Check every line below for the string "Masaüstü", and copy the lines that contain it.
┄┄┄┄┄┄┄┄┄┄
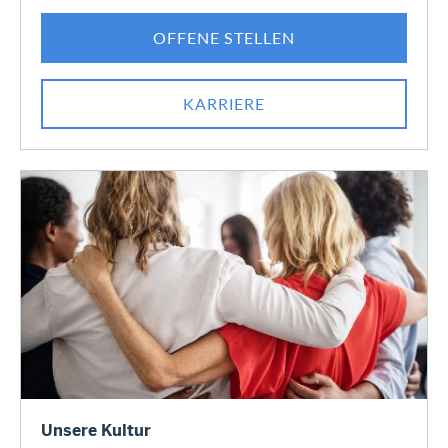
OFFENE STELLEN
KARRIERE
Unsere Kultur
Unsere Kultur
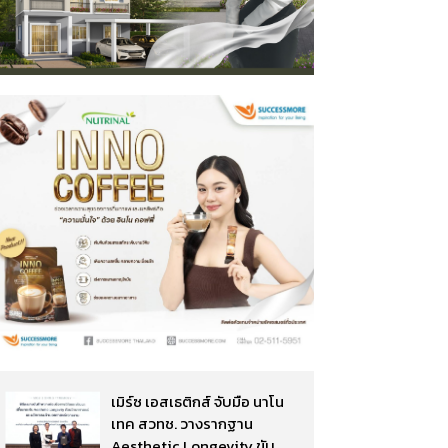
เมิร์ซ เอสเธติกส์ จับมือ นาโน
เทค สวทช. วางรากฐาน
Aesthetic Longevity ขับ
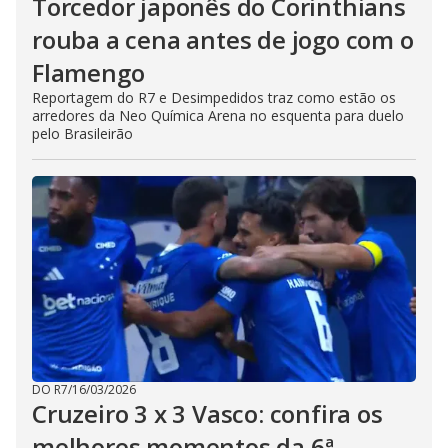
Torcedor japonês do Corinthians
rouba a cena antes de jogo com o
Flamengo
Reportagem do R7 e Desimpedidos traz como estão os
arredores da Neo Química Arena no esquenta para duelo
pelo Brasileirão
DO R7
/
16/03/2026
Cruzeiro 3 x 3 Vasco: confira os
melhores momentos da 6ª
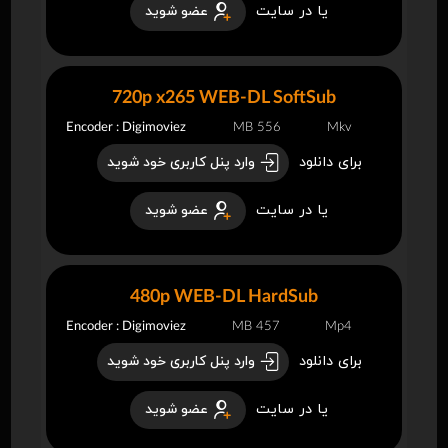
یا در سایت
عضو شوید
720p x265 WEB-DL SoftSub
Encoder : Digimoviez
556 MB
Mkv
برای دانلود
وارد پنل کاربری خود شوید
یا در سایت
عضو شوید
480p WEB-DL HardSub
Encoder : Digimoviez
457 MB
Mp4
برای دانلود
وارد پنل کاربری خود شوید
یا در سایت
عضو شوید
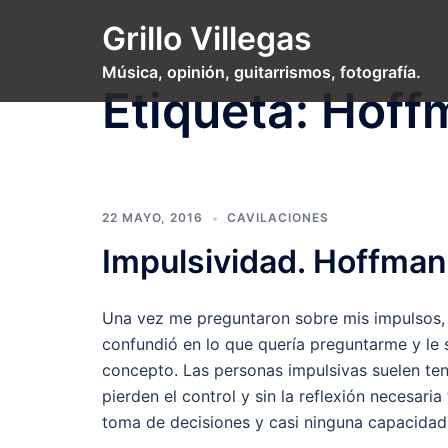
Saltar
Grillo Villegas
al
contenido
Música, opinión, guitarrismos, fotografía.
Etiqueta:
Hoff
22 MAYO, 2016
CAVILACIONES
Impulsividad. Hoffman
Una vez me preguntaron sobre mis impulsos, 
confundió en lo que quería preguntarme y le 
concepto. Las personas impulsivas suelen te
pierden el control y sin la reflexión necesari
toma de decisiones y casi ninguna capacidad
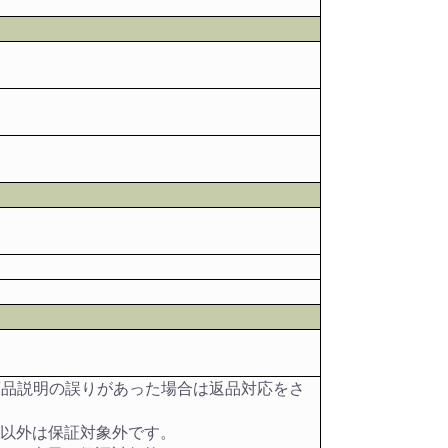
商品説明の誤りがあった場合は返品対応をさ
目以外は保証対象外です。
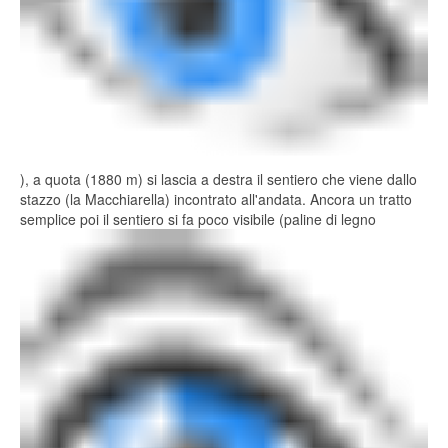
), a quota (1880 m) si lascia a destra il sentiero che viene dallo
stazzo (la Macchiarella) incontrato all'andata. Ancora un tratto
semplice poi il sentiero si fa poco visibile (paline di legno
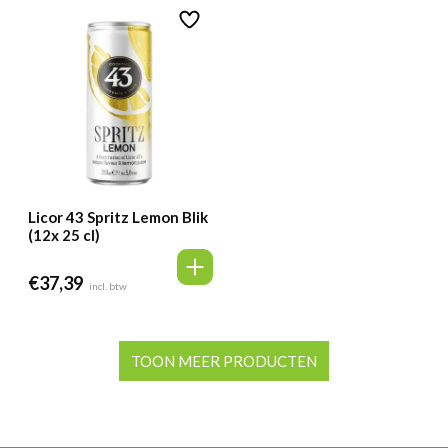
Licor 43 Spritz Lemon Blik
(12x 25 cl)
€
37,39
incl. btw
TOON MEER PRODUCTEN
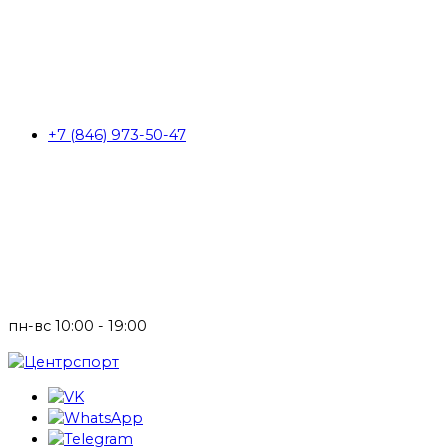
+7 (846) 973-50-47
пн-вс 10:00 - 19:00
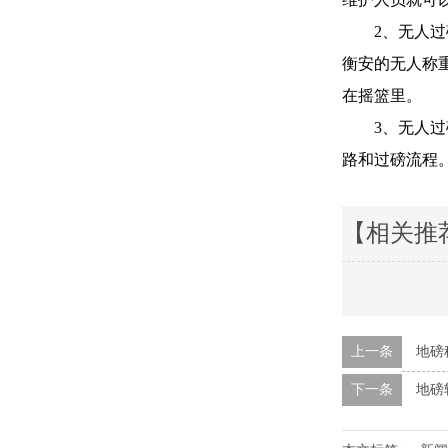
2、无人过磅
衡安的无人称
在摇篮里。
3、无人过磅
路和过磅流程
【相关推
上一条
地磅
下一条
地磅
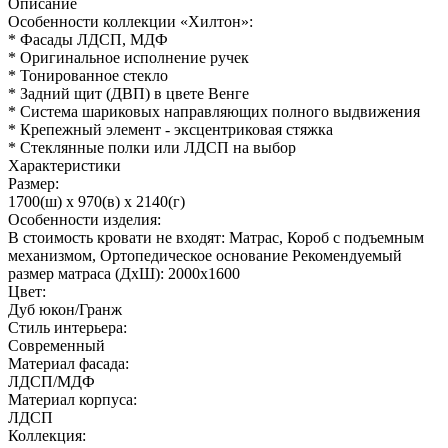
Описание
Особенности коллекции «Хилтон»:
* Фасады ЛДСП, МДФ
* Оригинальное исполнение ручек
* Тонированное стекло
* Задний щит (ДВП) в цвете Венге
* Система шариковых направляющих полного выдвижения
* Крепежный элемент - эксцентриковая стяжка
* Стеклянные полки или ЛДСП на выбор
Характеристики
Размер:
1700(ш) x 970(в) x 2140(г)
Особенности изделия:
В стоимость кровати не входят: Матрас, Короб с подъемным
механизмом, Ортопедическое основание Рекомендуемый
размер матраса (ДхШ): 2000х1600
Цвет:
Дуб юкон/Гранж
Стиль интерьера:
Современный
Материал фасада:
ЛДСП/МДФ
Материал корпуса:
ЛДСП
Коллекция:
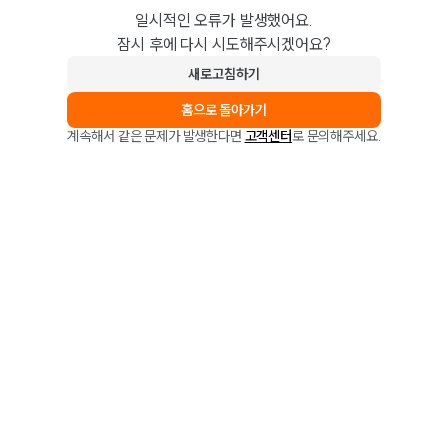
일시적인 오류가 발생했어요.
잠시 후에 다시 시도해주시겠어요?
새로고침하기
홈으로 돌아가기
계속해서 같은 문제가 발생한다면
고객센터
로 문의해주세요.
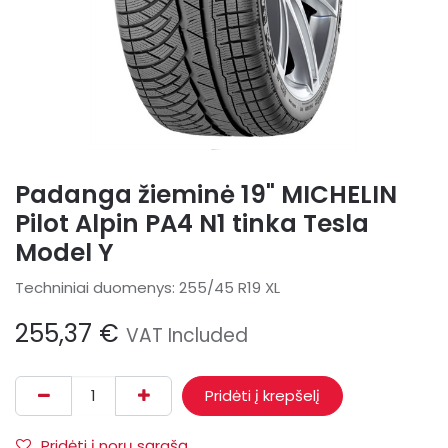
Padanga žieminė 19" MICHELIN
Pilot Alpin PA4 N1 tinka Tesla
Model Y
Techniniai duomenys: 255/45 R19 XL
255,37
€
VAT Included
Pridėti į krepšelį
Pridėti į norų sąrašą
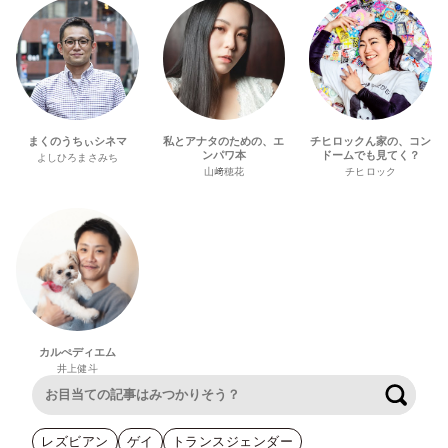
まくのうちぃシネマ
私とアナタのための、エ
チヒロックん家の、コン
ンパワ本
ドームでも見てく？
よしひろまさみち
山﨑穂花
チヒロック
カルぺディエム
井上健斗
検索
レズビアン
ゲイ
トランスジェンダー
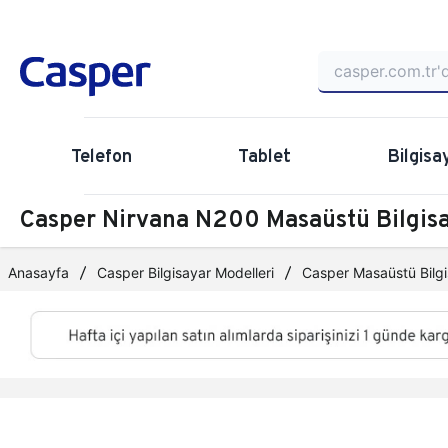
Telefon
Tablet
Bilgisa
Casper Nirvana N200 Masaüstü Bilgi
Anasayfa
Casper Bilgisayar Modelleri
Casper Masaüstü Bilgi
┄┄┄┄┄┄┄┄┄┄
● Answer area:
Casper Nirvana N200 Masaüstü Bilgi
Casper Masaüstü Bilgi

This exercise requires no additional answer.